▶ **Testo fornito**:
____
La Vanedile, rivenditore di materiali per l’edilizia, è un pezzo di storia di Milano: 60 anni di attività in Via Carlo Dolci, tra Porta Magenta e San Siro, all’insegna della conduzione familiare e della professionalità. Il titolare, Giuseppe Vantusso, racconta l’evoluzione della sua azienda dal 1956, quando appena 16enne affiancò il padre insieme ai fratelli, alle sfide di oggi, soprattutto contro la grande distribuzione organizzata. Nel passato l’edilizia tradizionale, nel presente il Gruppo Made (di cui Vantusso, peraltro, è presidente) e nel futuro…
Giuseppe Vantusso
Domanda. La Vanedile è un’azienda storica di Milano.
Risposta. Quest’anno abbiamo festeggiato i 60 anni di età e di attività ininterrotta, da quando nel marzo 1956 mio padre fondò l’azienda. Via Carlo Dolci, tra Porta Magenta e San Siro, è la nostra casa.
D. La casa di una famiglia-impresa.
____
▶ **Dati mostrati**:

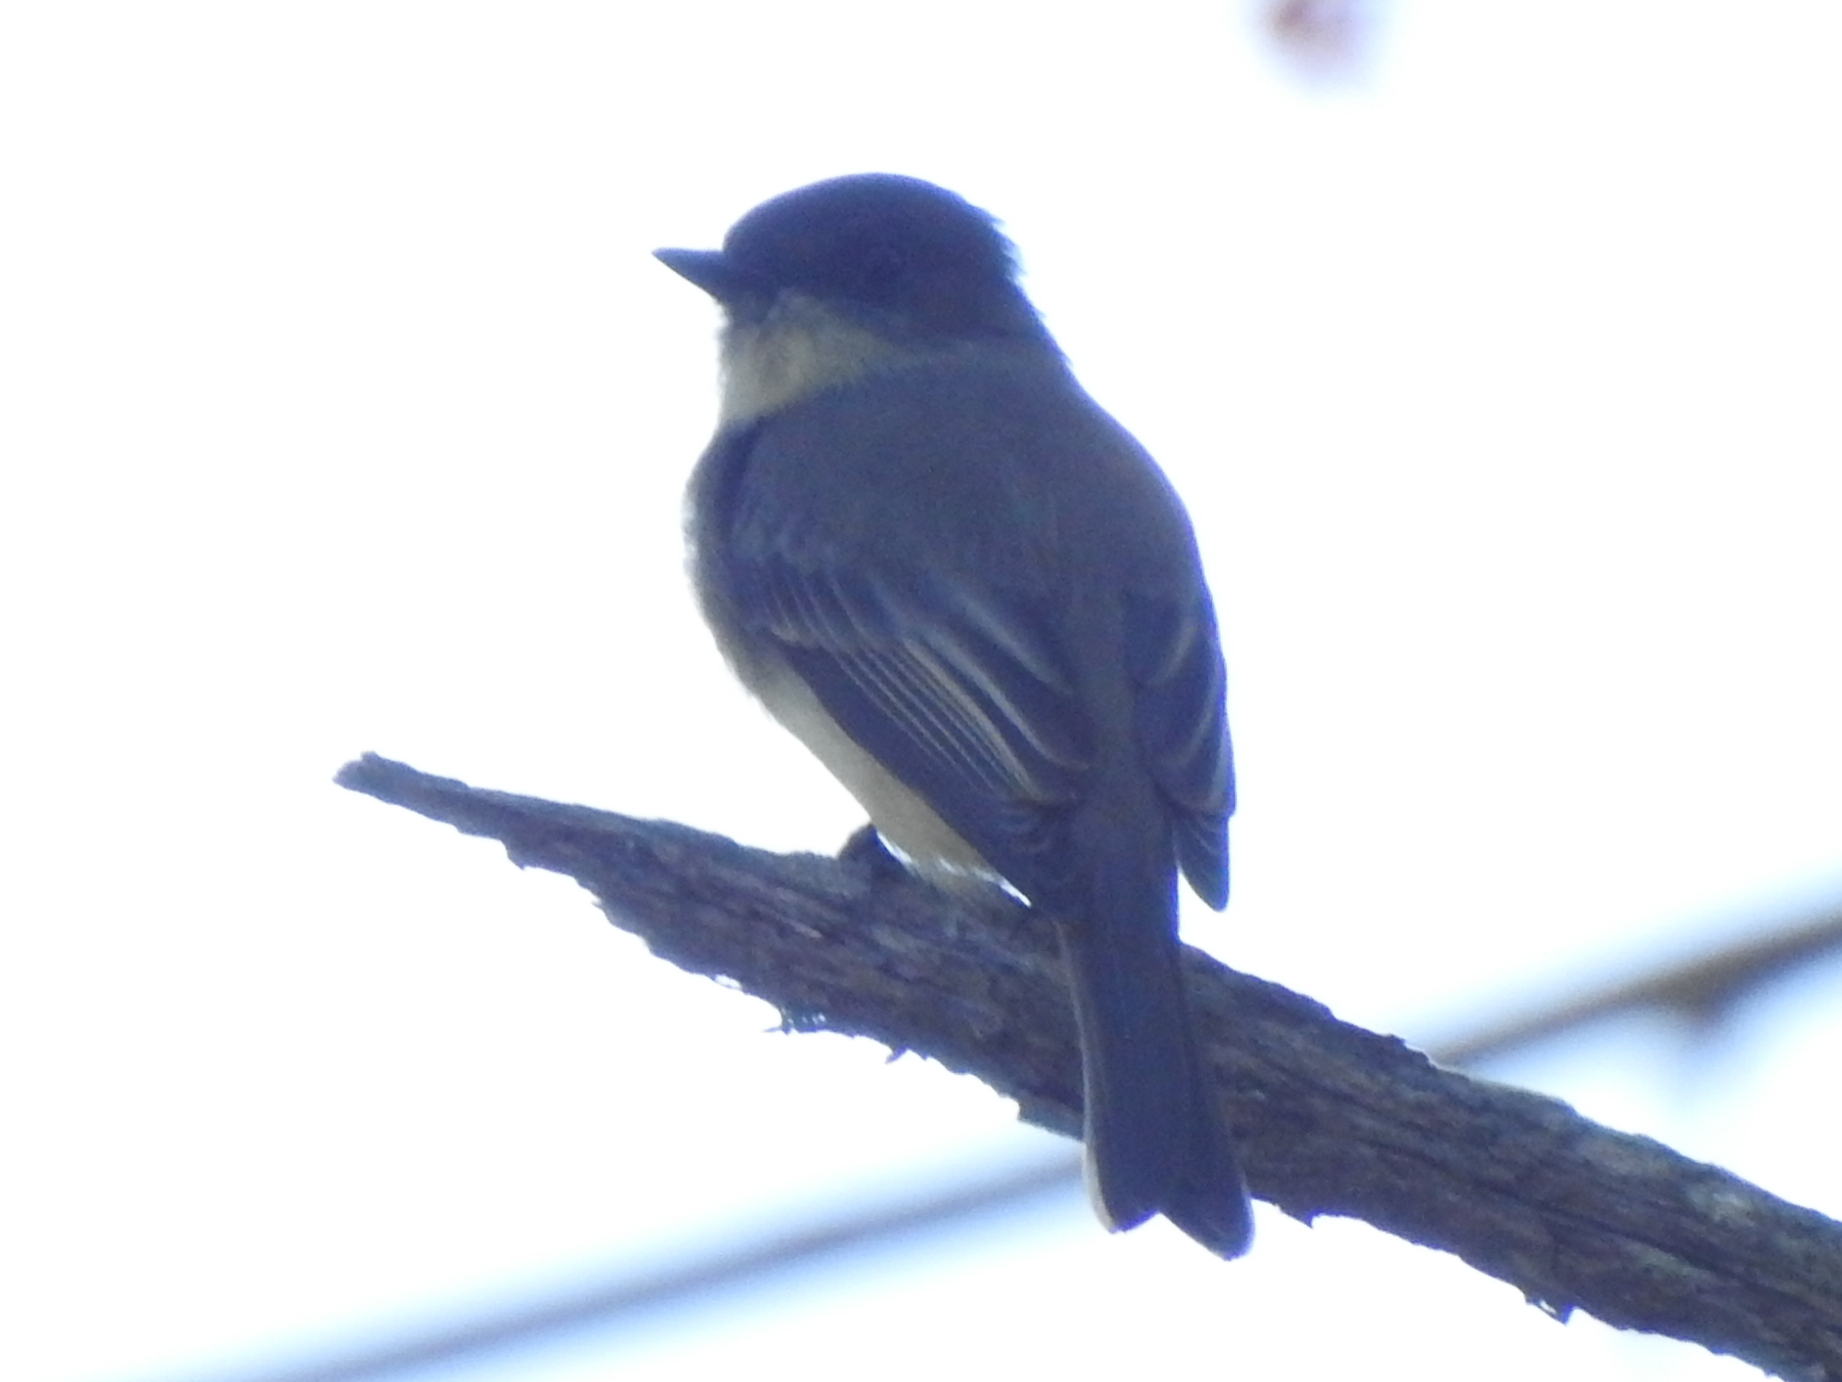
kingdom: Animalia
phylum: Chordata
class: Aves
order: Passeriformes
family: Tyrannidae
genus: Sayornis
____
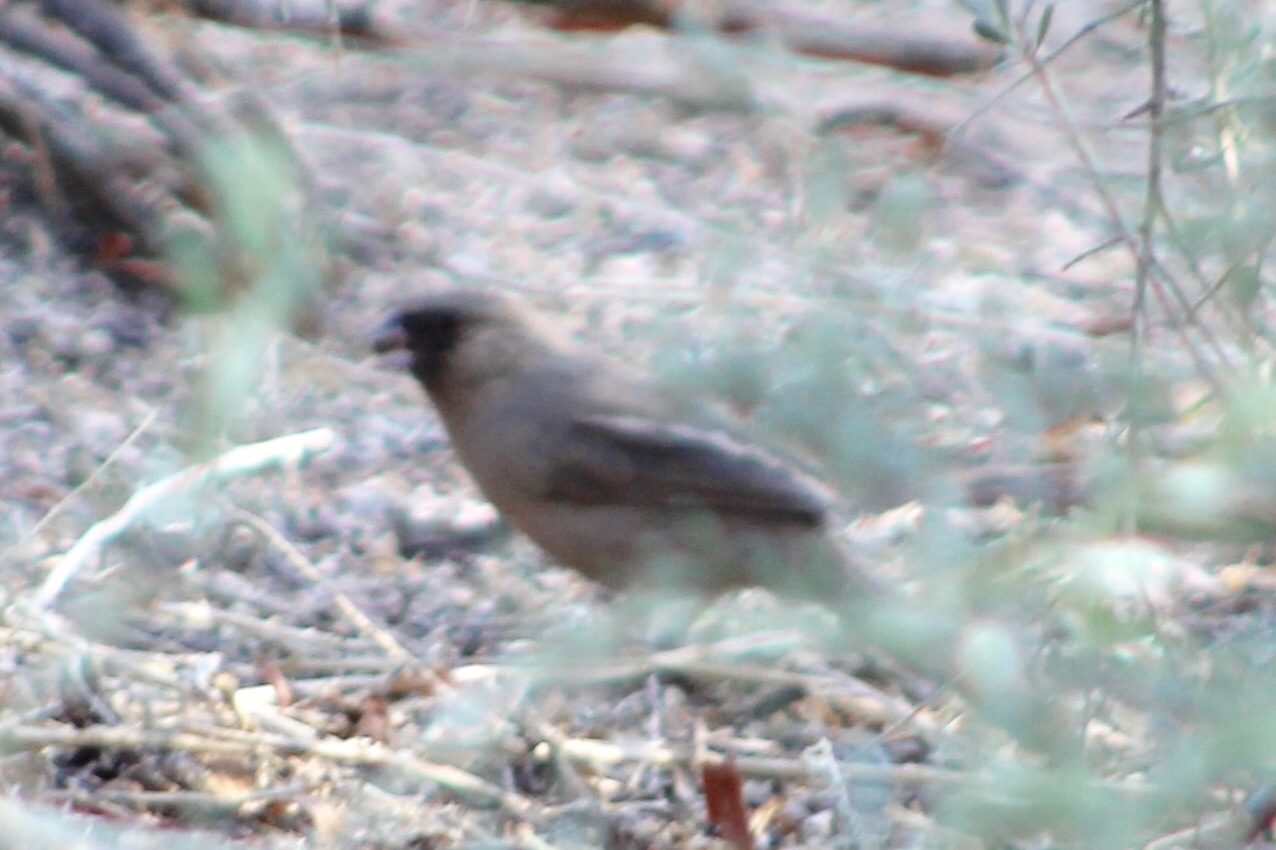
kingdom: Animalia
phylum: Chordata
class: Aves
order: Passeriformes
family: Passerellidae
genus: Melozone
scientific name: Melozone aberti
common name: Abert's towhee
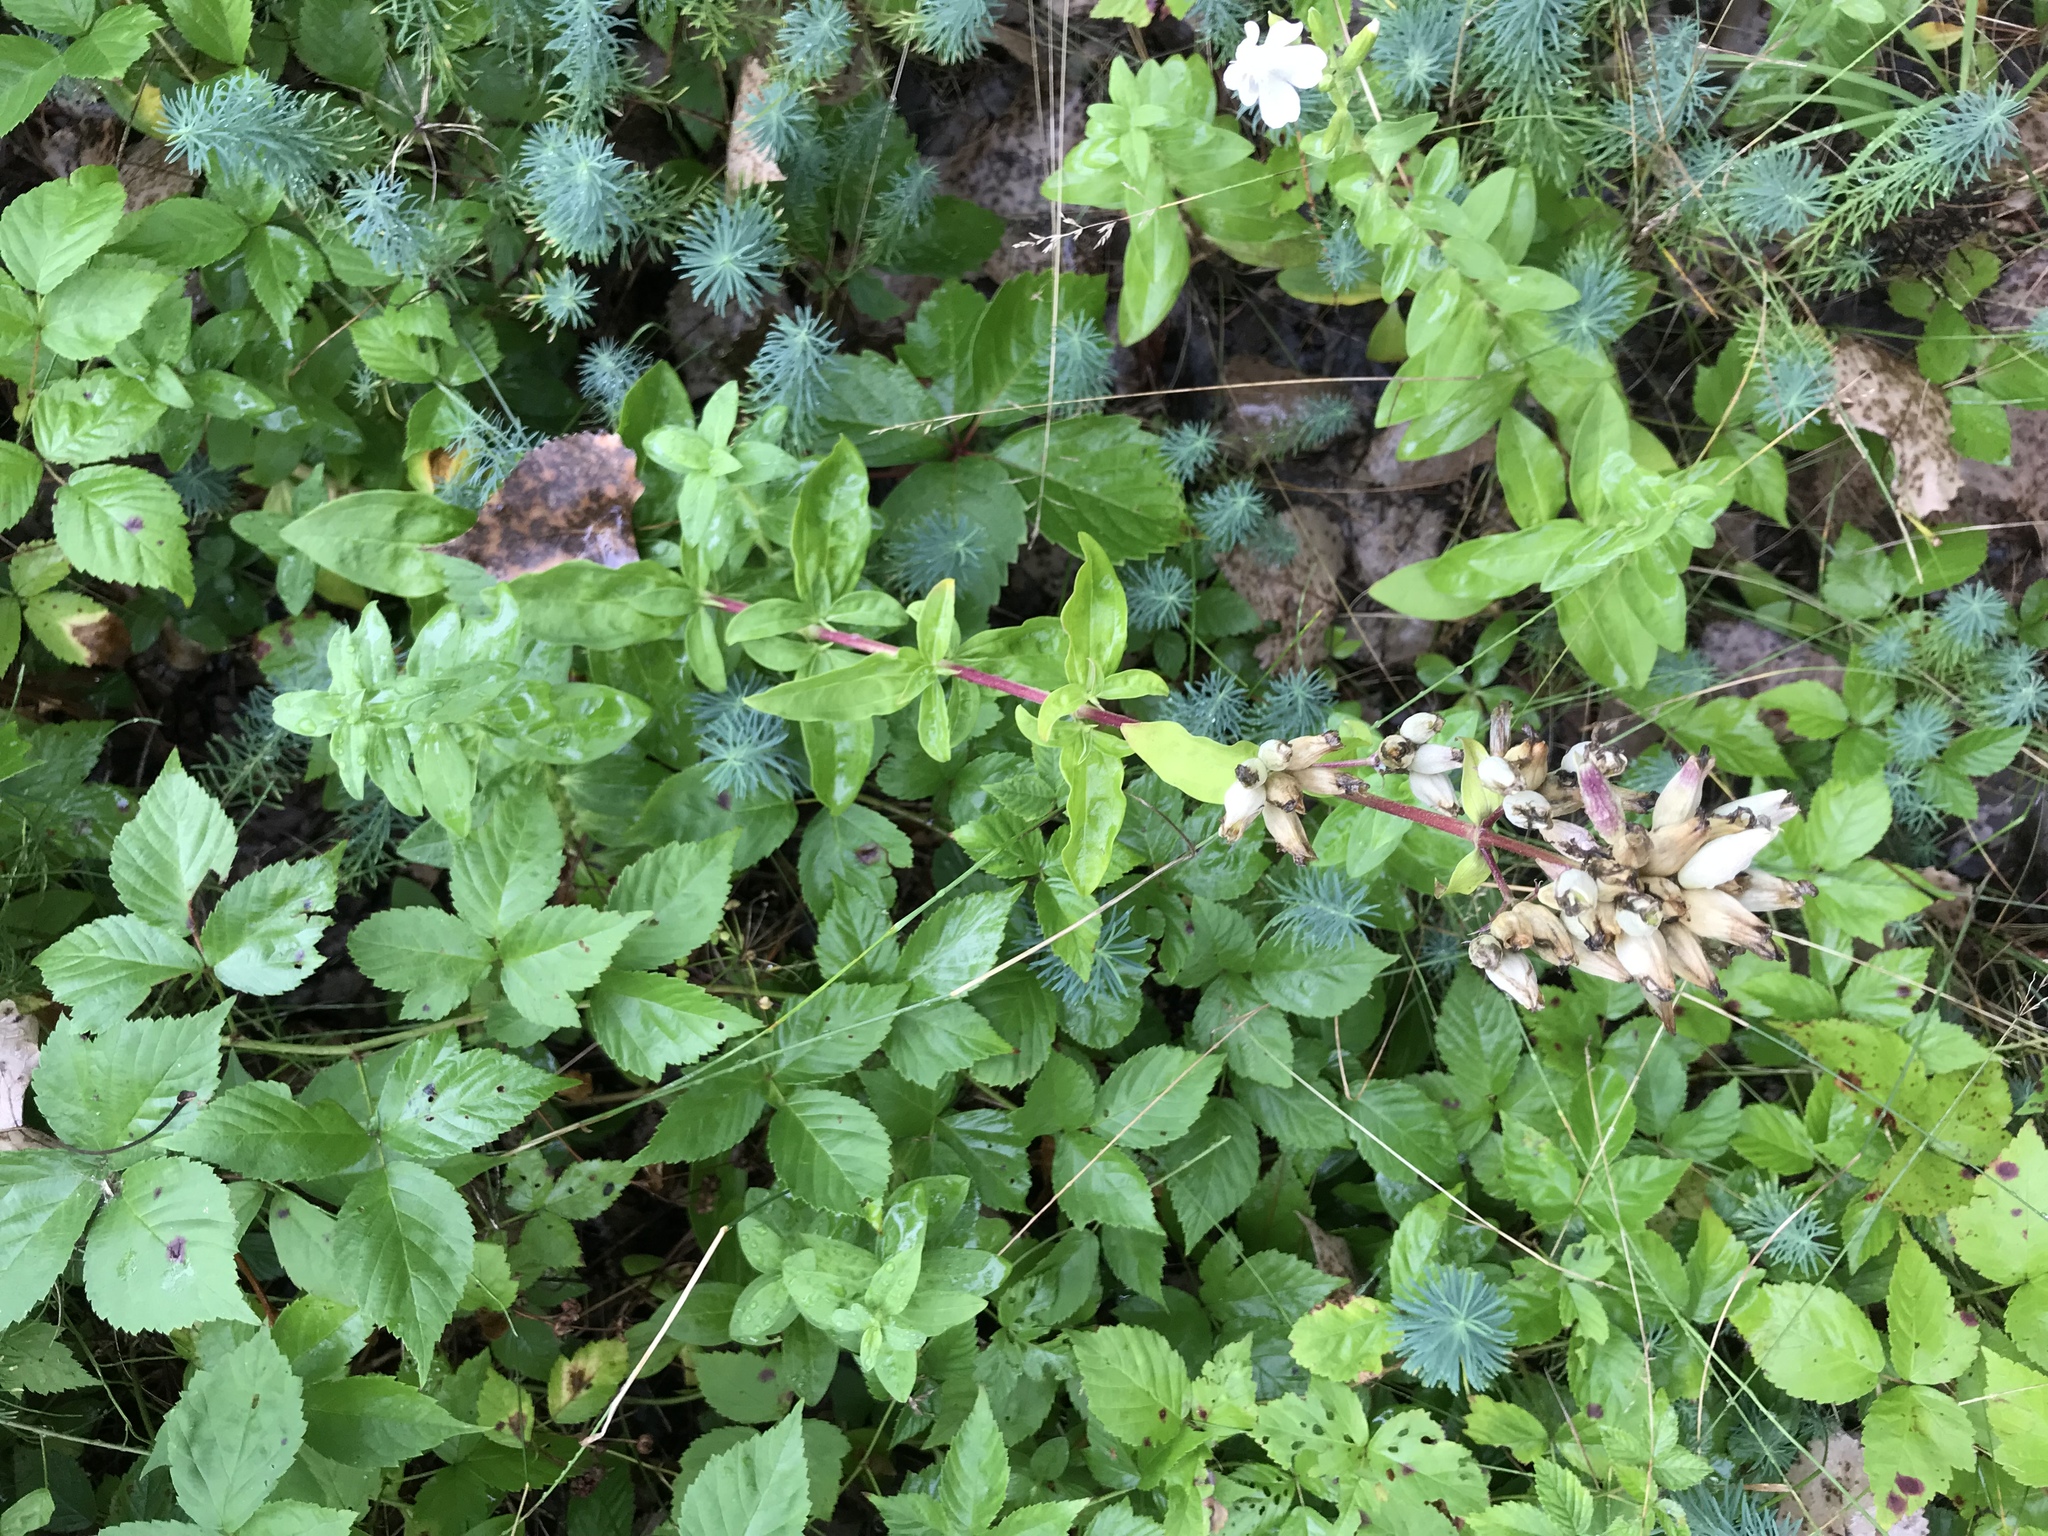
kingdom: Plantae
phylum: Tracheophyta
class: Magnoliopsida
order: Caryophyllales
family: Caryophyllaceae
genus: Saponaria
____
▶ **Compiti da svolgere**:
**A)** Riassumi in due frasi il testo sulla Vanedile.
**B)** Per favore, ricopia fedelmente la parte delle voci che si apre con la riga contenente "scientific name: Melozone aberti" e si chiude con quella contenente "genus: Saponaria", estremi inclusi. Lascia fuori le immagini.

▶ **Risposte finali**:
**A)** La Vanedile, rivenditore milanese di materiali per l'edilizia, ha festeggiato 60 anni di attività ininterrotta e a conduzione familiare in Via Carlo Dolci, tra Porta Magenta e San Siro. Il titolare Giuseppe Vantusso, che nel 1956, appena sedicenne, affiancò insieme ai fratelli il padre fondatore, racconta l'evoluzione dell'azienda fino alle sfide di oggi, soprattutto contro la grande distribuzione organizzata.

**B)**
scientific name: Melozone aberti
common name: Abert's towhee
kingdom: Plantae
phylum: Tracheophyta
class: Magnoliopsida
order: Caryophyllales
family: Caryophyllaceae
genus: Saponaria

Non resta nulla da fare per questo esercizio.